*** Records ***

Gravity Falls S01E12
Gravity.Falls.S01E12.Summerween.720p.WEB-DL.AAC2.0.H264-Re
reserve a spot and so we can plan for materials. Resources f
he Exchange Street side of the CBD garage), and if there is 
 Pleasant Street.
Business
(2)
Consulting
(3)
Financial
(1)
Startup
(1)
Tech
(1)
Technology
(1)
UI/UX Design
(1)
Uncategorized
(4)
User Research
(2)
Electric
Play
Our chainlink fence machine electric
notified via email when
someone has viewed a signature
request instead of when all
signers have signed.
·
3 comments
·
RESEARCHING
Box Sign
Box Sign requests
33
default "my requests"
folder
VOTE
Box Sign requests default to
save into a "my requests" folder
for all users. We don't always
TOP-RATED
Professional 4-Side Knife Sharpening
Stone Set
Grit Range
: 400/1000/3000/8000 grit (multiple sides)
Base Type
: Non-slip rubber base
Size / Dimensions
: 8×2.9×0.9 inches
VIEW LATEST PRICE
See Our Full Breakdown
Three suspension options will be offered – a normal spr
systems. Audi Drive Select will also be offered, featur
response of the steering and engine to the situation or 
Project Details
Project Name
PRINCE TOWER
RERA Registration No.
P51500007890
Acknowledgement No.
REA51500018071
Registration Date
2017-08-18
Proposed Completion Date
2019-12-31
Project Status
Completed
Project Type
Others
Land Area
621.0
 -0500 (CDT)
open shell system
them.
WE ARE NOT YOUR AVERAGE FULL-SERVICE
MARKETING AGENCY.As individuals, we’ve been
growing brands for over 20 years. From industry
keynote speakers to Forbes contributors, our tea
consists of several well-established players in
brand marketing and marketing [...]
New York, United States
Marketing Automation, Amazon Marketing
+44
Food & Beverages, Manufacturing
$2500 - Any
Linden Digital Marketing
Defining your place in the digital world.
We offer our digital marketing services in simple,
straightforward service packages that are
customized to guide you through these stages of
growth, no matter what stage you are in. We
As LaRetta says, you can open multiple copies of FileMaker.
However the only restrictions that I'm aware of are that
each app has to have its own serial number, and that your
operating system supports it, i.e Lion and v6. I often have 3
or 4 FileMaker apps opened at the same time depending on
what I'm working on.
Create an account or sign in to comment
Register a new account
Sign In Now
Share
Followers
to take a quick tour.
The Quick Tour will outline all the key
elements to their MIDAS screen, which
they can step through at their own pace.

*** End of Records ***

Exercise details.
Everything from the line with "Create an account or sign in to comment" to the last line of the entries above is to be retyped exactly. Include both ends.

Response.
Create an account or sign in to comment
Register a new account
Sign In Now
Share
Followers
to take a quick tour.
The Quick Tour will outline all the key
elements to their MIDAS screen, which
they can step through at their own pace.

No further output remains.